* _Input data_:
=== Section Start ===
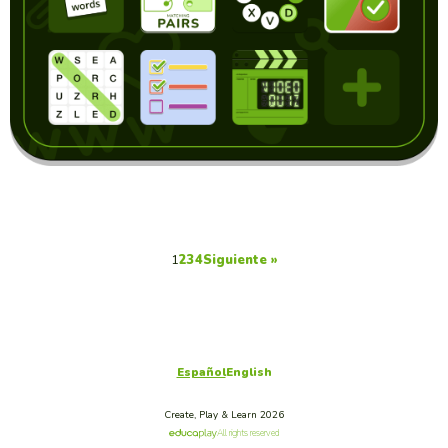
1
2
3
4
Siguiente »
Español
English
Create, Play & Learn 2026
All rights reserved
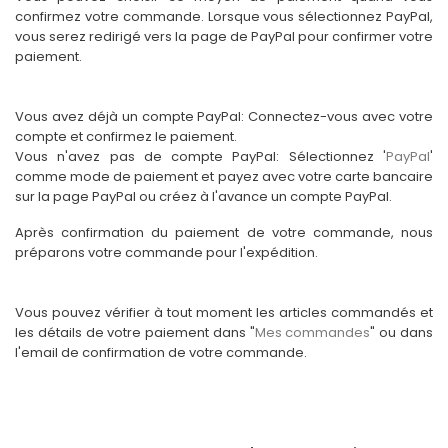
confirmez votre commande. Lorsque vous sélectionnez PayPal,
vous serez redirigé vers la page de PayPal pour confirmer votre
paiement.
Vous avez déjà un compte PayPal: Connectez-vous avec votre
compte et confirmez le paiement.
Vous n'avez pas de compte PayPal: Sélectionnez '
PayPal
'
comme mode de paiement et payez avec votre carte bancaire
sur la page PayPal ou créez à l'avance un compte PayPal.
Après confirmation du paiement de votre commande, nous
préparons votre commande pour l'expédition.
Vous pouvez vérifier à tout moment les articles commandés et
les détails de votre paiement dans "
Mes commandes
" ou dans
l'email de confirmation de votre commande.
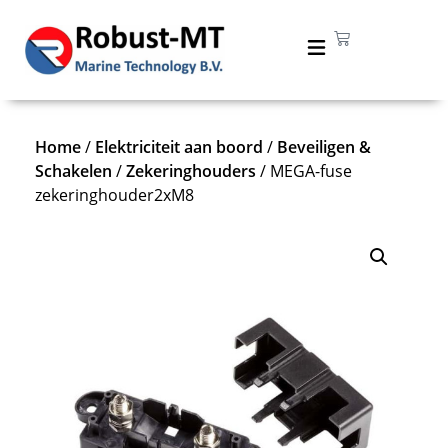
Home
/
Elektriciteit aan boord
/
Beveiligen &
Schakelen
/
Zekeringhouders
/ MEGA-fuse
zekeringhouder2xM8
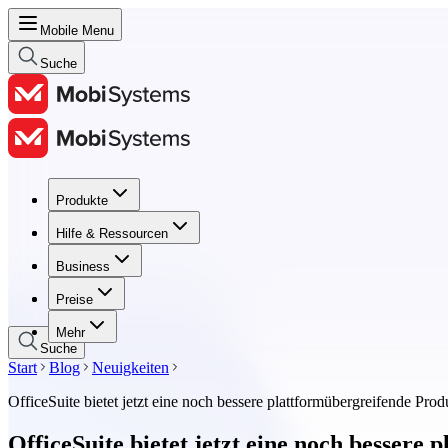
Mobile Menu
Suche
Produkte
Produkte
Hilfe & Ressourcen
Hilfe & Ressourcen
Business
Business
Preise
Preise
Mehr
Suche
Start
Blog
Neuigkeiten
OfficeSuite bietet jetzt eine noch bessere plattformübergreifende Produ
OfficeSuite bietet jetzt eine noch bessere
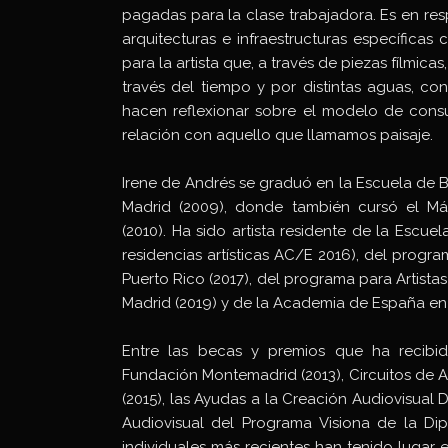
pagadas para la clase trabajadora. Es en re
arquitecturas e infraestructuras específicas
para la artista que, a través de piezas fílmica
través del tiempo y por distintas aguas, c
hacen reflexionar sobre el modelo de consu
relación con aquello que llamamos paisaje.
Irene de Andrés se graduó en la Escuela de 
Madrid (2009), donde también cursó el Más
(2010). Ha sido artista residente de la Esc
residencias artísticas AC/E 2016), del prog
Puerto Rico (2017), del programa para Artist
Madrid (2019) y de la Academia de España en 
Entre las becas y premios que ha recibi
Fundación Montemadrid (2013), Circuitos de Ar
(2015), las Ayudas a la Creación Audiovisual
Audiovisual del Programa Visiona de la Di
individuales más recientes han tenido lugar e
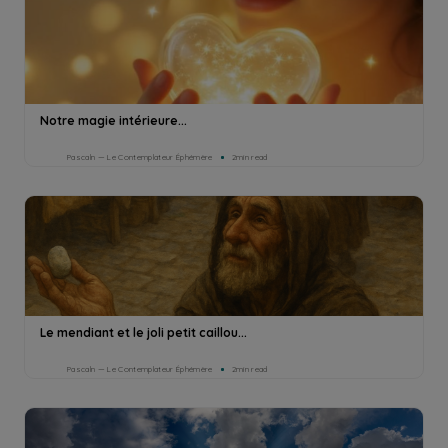
Notre magie intérieure...
Pascaln — Le Contemplateur Éphémère
2min read
Le mendiant et le joli petit caillou...
Pascaln — Le Contemplateur Éphémère
2min read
=== Section End ===
* _Directive_: In the listing, find the line with "Madrid (2019) y de la Academia de España en" and retype exactly from there through the last line, both included, leaving the pictures out.

* _Output for this exercise_:
Madrid (2019) y de la Academia de España en 
Entre las becas y premios que ha recibi
Fundación Montemadrid (2013), Circuitos de Ar
(2015), las Ayudas a la Creación Audiovisual
Audiovisual del Programa Visiona de la Di
individuales más recientes han tenido lugar e
Notre magie intérieure...
Pascaln — Le Contemplateur Éphémère
2min read
Le mendiant et le joli petit caillou...
Pascaln — Le Contemplateur Éphémère
2min read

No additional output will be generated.